[[ Document excerpt, beginning ]]
Recruitment Retrospectives
How we onboard people to our teams is incredibly important, not just because we want to get them up to speed quickly, but because we want them starting off with the right momentum, allowing it to carry on for as long as we work together. We want them to get the feeling “this company has it’s !#!# together, that means I’d better as well”.
I have a friend who has a philosophy he calls “Make the new guy the hero”, which I think is a brilliant concept. But it’s not the bad starts that really gets me, it’s the lost learning opportunity that gets me. Never are people paying as much attention as when they are new, we need to make sure we have a facility for learning from this opportunity.
But before I get into that, a few horror stories to provide context.
1) One of my first ever office jobs I had, I showed up to work on my first day, bright eyed and optimistic. There was no place for me to sit. I was told my desk and chair were in a box somewhere around the office, I should track them down and put them together. Next, I was tasked with scrounging parts to make sure I had a computer to work on.
What did I learn from this?
This company is totally making it up as they go, and it’s fine for me to do the same.
What did the company learn from this?
Nothing.
2) I was once brought in to a truly monolithic company for a six month project. What I was doing is not important, but I was doing it as a consultant, so my time was not cheap. Once again I did not have a computer to work on and their IT policies prevented me from using my own. Every day I would sit around for a few hours until the person I reported to would tell me to go home for the day. After a few days of this, he told me to stop coming in and he would call when the computer was ready. I explained that since I was not able to take other customers during this period I would have to charge them for the time, this was apparently fine. It took three weeks for the machine to arrive.
[[ Document excerpt, end ]]
[[ Source information, beginning ]]
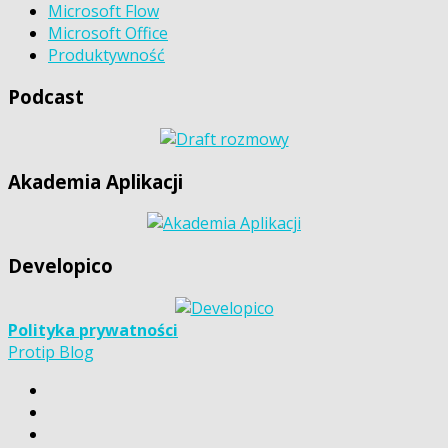
Microsoft Flow
Microsoft Office
Produktywność
Podcast
Akademia Aplikacji
Developico
Polityka prywatności
Protip Blog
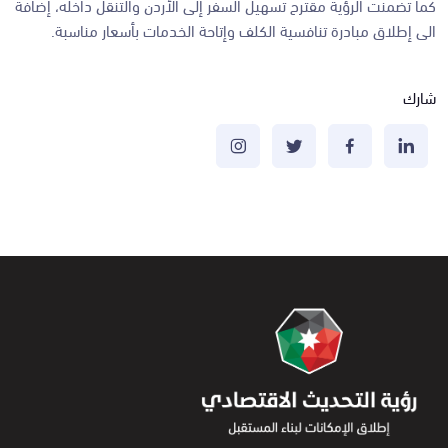
كما تضمنت الرؤية مقترح تسهيل السفر إلى الأردن والتنقل داخله، إضافة
الى إطلاق مبادرة تنافسية الكلف وإتاحة الخدمات بأسعار مناسبة.
شارك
[[ Source information, end ]]
▶ Parts of the exercise
A: Answer these questions from the piece on recruitment retrospectives:
(i) What does the writer's friend call his philosophy?
(ii) In the first horror story, where was the writer told the desk and chair were?
(iii) How long did the machine take to arrive during the six month project?
B: Transcribe part of the piece on recruitment retrospectives, beginning at the words "I have a friend" and stopping after "I learn from this?".

▶ Problem solutions
A:
(i) "Make the new guy the hero"
(ii) In a box somewhere around the office
(iii) Three weeks

B:
I have a friend who has a philosophy he calls “Make the new guy the hero”, which I think is a brilliant concept. But it’s not the bad starts that really gets me, it’s the lost learning opportunity that gets me. Never are people paying as much attention as when they are new, we need to make sure we have a facility for learning from this opportunity.
But before I get into that, a few horror stories to provide context.
1) One of my first ever office jobs I had, I showed up to work on my first day, bright eyed and optimistic. There was no place for me to sit. I was told my desk and chair were in a box somewhere around the office, I should track them down and put them together. Next, I was tasked with scrounging parts to make sure I had a computer to work on.
What did I learn from this?